Tanto o PT quanto o PSDB têm simpatizantes. "É uma questão a ser resolvida pela convenção nacional, podemos ter candidatura própria, que é desejado pelas bases, mas, se isso não for possível, podemos compor com um candidato e um partido que some programaticamente conosco", disse o governador do Paraná, Roberto Requião.

Para ele, que declarou ser amigo do governador de São Paulo, José Serra (PSDB), e disse considerar a ministra da Casa Civil, Dilma Rousseff (PT), uma "pessoa extraordinária", o mais importante é saber o que o PMDB tem a acrescentar ao "misto de mudanças que foi o governo Lula". "Preservar a sensibilidade social do Lula à qual acrescentaremos o fim do predomínio do capital financeiro", propôs. No caso de não ser aprovada a candidatura própria, o governador paranaense afirmou ter preferência por apoiar o PT.

Já o ex-governador de São Paulo Orestes Quércia disse que há uma tendência de se discutir a candidatura própria.

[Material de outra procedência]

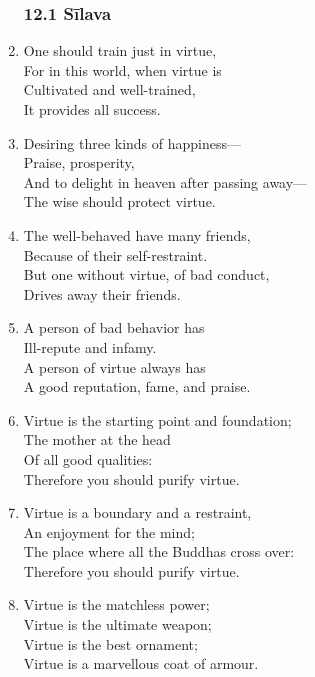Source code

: \documentclass[10pt, openany]{book}
\begin{document}
\begin{enumerate}
\subsubsection*{12.1 Sīlava}

\item One should train just in virtue,\\
For in this world, when virtue is\\
Cultivated and well-trained,\\
It provides all success.

\item Desiring three kinds of happiness—\\
Praise, prosperity,\\
And to delight in heaven after passing away—\\
The wise should protect virtue.

\item The well-behaved have many friends,\\
Because of their self-restraint.\\
But one without virtue, of bad conduct,\\
Drives away their friends.

\item A person of bad behavior has\\
Ill-repute and infamy.\\
A person of virtue always has\\
A good reputation, fame, and praise.

\item Virtue is the starting point and foundation;\\
The mother at the head\\
Of all good qualities:\\
Therefore you should purify virtue.

\item Virtue is a boundary and a restraint,\\
An enjoyment for the mind;\\
The place where all the Buddhas cross over:\\
Therefore you should purify virtue.

\item Virtue is the matchless power;\\
Virtue is the ultimate weapon;\\
Virtue is the best ornament;\\
Virtue is a marvellous coat of armour.


\end{enumerate}
\end{document}
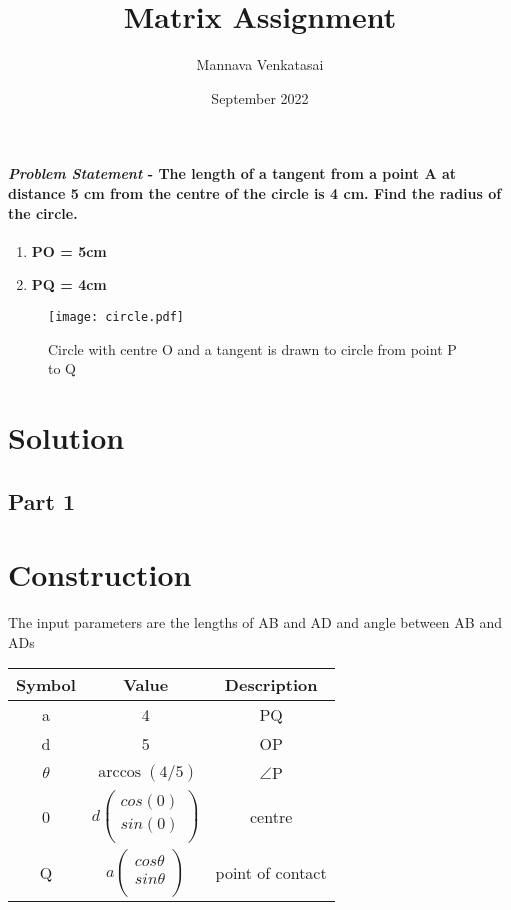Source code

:\documentclass[journal,10pt,twocolumn]{article}
\title{\textbf{Matrix Assignment}}
\author{Mannava Venkatasai}
\date{September 2022}
\begin{document}
\maketitle
\paragraph{\textit{Problem Statement} - The length of a tangent from a point A at distance 5 cm from the centre of the circle is 4
cm. Find the radius of the circle.}
\begin{enumerate}
	\item \textbf{PO = 5cm}
	\item \textbf{PQ = 4cm}
\end{enumerate}
\begin{figure}[h]
\centering
\texttt{[image: circle.pdf]}
\caption{Circle with centre O and a tangent is drawn to circle from point P to Q}
\label{fig:Circle}
\end{figure}

\section*{Solution}
\subsection*{Part 1}
\section*{Construction}
The input parameters are the lengths of AB and AD and angle between AB and ADs \vspace{2mm}\\
{
\setlength\extrarowheight{2pt}
\begin{tabular}{|c|c|c|}
 \hline
 \textbf{Symbol}&\textbf{Value}&\textbf{Description}\\
 \hline
 a&4&PQ\\
 \hline
 d&5&OP\\
 \hline
	$\theta$&$\arccos(4/5)$&$\angle$P\\
 \hline
 0&$d%
 \begin{pmatrix}
  cos(0)\\
  sin(0)\\
 \end{pmatrix}$%
 &centre\\
 \hline
 Q&$a%
 \begin{pmatrix}
  cos\theta\\
  sin\theta\\
 \end{pmatrix}$%
 &point of contact\\
 \hline
\end{tabular}
}
\end{document}
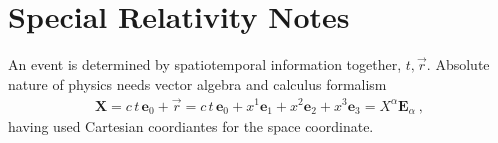 \documentclass[letterpaper,10pt,english]{jupyterBook}
\begin{document}
\chapter{Special Relativity \sphinxhyphen{} Notes}
\label{\detokenize{ch/relativity-special/notes:special-relativity-notes}}\label{\detokenize{ch/relativity-special/notes:relativity-special-notes}}\label{\detokenize{ch/relativity-special/notes::doc}}
\sphinxAtStartPar
An event is determined by spatio\sphinxhyphen{}temporal information together, \(t, \vec{r}\). Absolute nature of physics needs vector algebra and calculus formalism
\begin{equation*}
\begin{split}\mathbf{X} = c  \,t  \,\mathbf{e}_0 + \vec{r} =  c \, t \, \mathbf{e}_0 + x^1 \mathbf{e}_1 + x^2 \mathbf{e}_2 + x^3 \mathbf{e}_3 = X^{\alpha} \mathbf{E}_{\alpha} \ ,\end{split}
\end{equation*}
\sphinxAtStartPar
having used Cartesian coordiantes for the space coordinate.
\end{document}

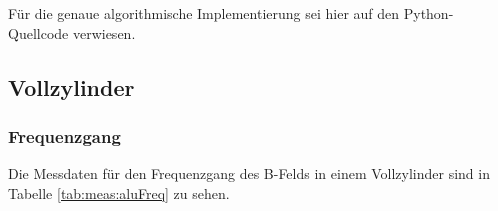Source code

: F\"ur   die   genaue  algorithmische   Implementierung   sei   hier  auf   den
Python-Quellcode verwiesen. %


\clearpage
\subsection{Vollzylinder}
\label{sec:ausw:subsec:hohlz}


\subsubsection{Frequenzgang}
\label{sec:ausw:subsec:hohlz:subsubsec:steel}


Die Messdaten f\"ur den Frequenzgang des B-Felds in einem Vollzylinder sind in
Tabelle \ref{tab:meas:aluFreq} zu sehen.

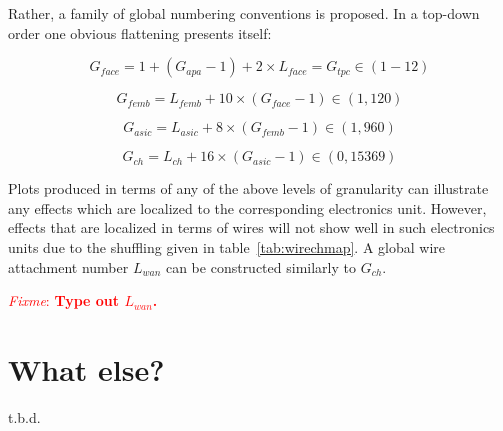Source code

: \documentclass[pdftex,12pt,letter]{article}
\newcommand{\fixme}[1]{\textcolor{red}{\textit{Fixme}: \textbf{#1}}}
\begin{document}
Rather, a family of global numbering conventions is proposed.  In a
top-down order one obvious flattening presents itself:

\[  G_{face} = 1 + (G_{apa}-1) + 2\times L_{face} = G_{tpc} \in (1-12) \]
  
\[  G_{femb} = L_{femb} + 10\times (G_{face}-1) \in (1,120) \]

\[  G_{asic} = L_{asic} + 8\times (G_{femb}-1) \in (1,960) \]

\[ G_{ch} = L_{ch} + 16\times (G_{asic}-1) \in (0,15369) \]

Plots produced in terms of any of the above levels of granularity can
illustrate any effects which are localized to the corresponding
electronics unit.  However, effects that are localized in terms of
wires will not show well in such electronics units due to the
shuffling given in table~\ref{tab:wirechmap}.  A global wire
attachment number $L_{wan}$ can be constructed similarly to $G_{ch}$.

\fixme{Type out $L_{wan}$.}

\section{What else?}

t.b.d.
\end{document}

No entanto, ele acredita que isso dificilmente acontecerá porque não existe "um candidato que se proponha e que some o partido". Para Quércia, quem decide os rumos do PMDB "não é o grupo que está em Brasília, que não consultou a base". O ex-governador afirmou que, caso não seja possível construir a candidatura própria, defenderá, na convenção, o apoio a Serra.

O governador de Santa Catarina, Luiz Henrique da Silveira, não levanta hipóteses em relação a qual partido apoiar. "Nenhuma tese derruba a candidatura própria", afirmou. "O partido que não aspira chegar ao poder não é partido, é congregação mariana."

Segundo o governador catarinense, a proposta fundamental que o PMDB precisa apresentar é a da descentralização. "Revogar o Brasil de Brasília e instituir o Brasil dos Brasis, modificando o pacto federativo, colocando nova divisão do bolo tributário", ressaltou. "Todos estamos conscientes de que primeiro temos que firmar essa tese e, depois, apresentar um programa para, a partir daí, surgir um nome."